(qualquer verossimilhança é mera descoincidência)

quarta-feira, 26 de fevereiro de 2014

Temporão

La persistência de la memoria, Dalí


O tempo sempre me chegou tarde;
depois da hora esperada.

Os segundos me seguem ao calcanhar...
mordiscando.
É aquilo: 
às vezes, tropeço no futuro.

O passado me custa a passar
sinto ponteiros ressentidos
de um tempo que quer ficar.

Sou temporão, atrasado:
cheguei bem à tardinha
quando o sol se punha de mansinho.

segunda-feira, 17 de fevereiro de 2014

Segunda-feira

A segunda-feira é cinza. 

É o dia em que chove, após meses de estiagem.

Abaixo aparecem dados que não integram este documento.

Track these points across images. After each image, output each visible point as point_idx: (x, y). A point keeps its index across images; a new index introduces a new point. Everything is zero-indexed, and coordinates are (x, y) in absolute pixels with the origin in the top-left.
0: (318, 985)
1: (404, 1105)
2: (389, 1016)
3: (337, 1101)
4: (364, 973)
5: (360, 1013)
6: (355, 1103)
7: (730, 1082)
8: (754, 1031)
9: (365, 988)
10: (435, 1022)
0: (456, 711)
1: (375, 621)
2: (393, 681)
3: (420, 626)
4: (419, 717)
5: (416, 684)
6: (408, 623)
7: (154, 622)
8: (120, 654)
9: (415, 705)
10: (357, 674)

(cinemas vazios e ingressos promocionais,
casais que não namoram,
movimento sem vontade,
a rotina que nem se sabe por quê,
quase nenhum acontecimento)

Segunda-feira é outono:
fazendo-me desfolhado.

terça-feira, 4 de fevereiro de 2014

O riso do Marido

O Marido já foi moleque que planejou micaretas, raves e afins; mas hoje ostenta uma aliança de ouro dezoito, comprada em bom preço. Nos nomes gravados, o Marido se recorda de tudo: da festa, da escolha dos padrinhos, do buffet, do vídeo de casamento...

A aliança é o signo de uma nova era. Para trás, fica um sujeito errante, de noites bêbadas e exageros com mulheres, que não cria em nada que se parecesse amor, até que chegasse Ela.

Ela, aquela, diferente de todas -ou igual às outras, em tempo diverso- a noiva é acessório de uma tragédia épica, que culmina no altar.

Hoje o Marido ri de si, ri dos outros, imagina a festa infantil com cachorro-quente, e autoriza-se, vem em quando, um reencontro com cerveja e amigos.

O Marido está transformado, sua marca é esse riso anasalado, de auto-escárnio. 

Quando ri, mesmo que não portasse aliança, todos saberiam tratar-se de um Marido.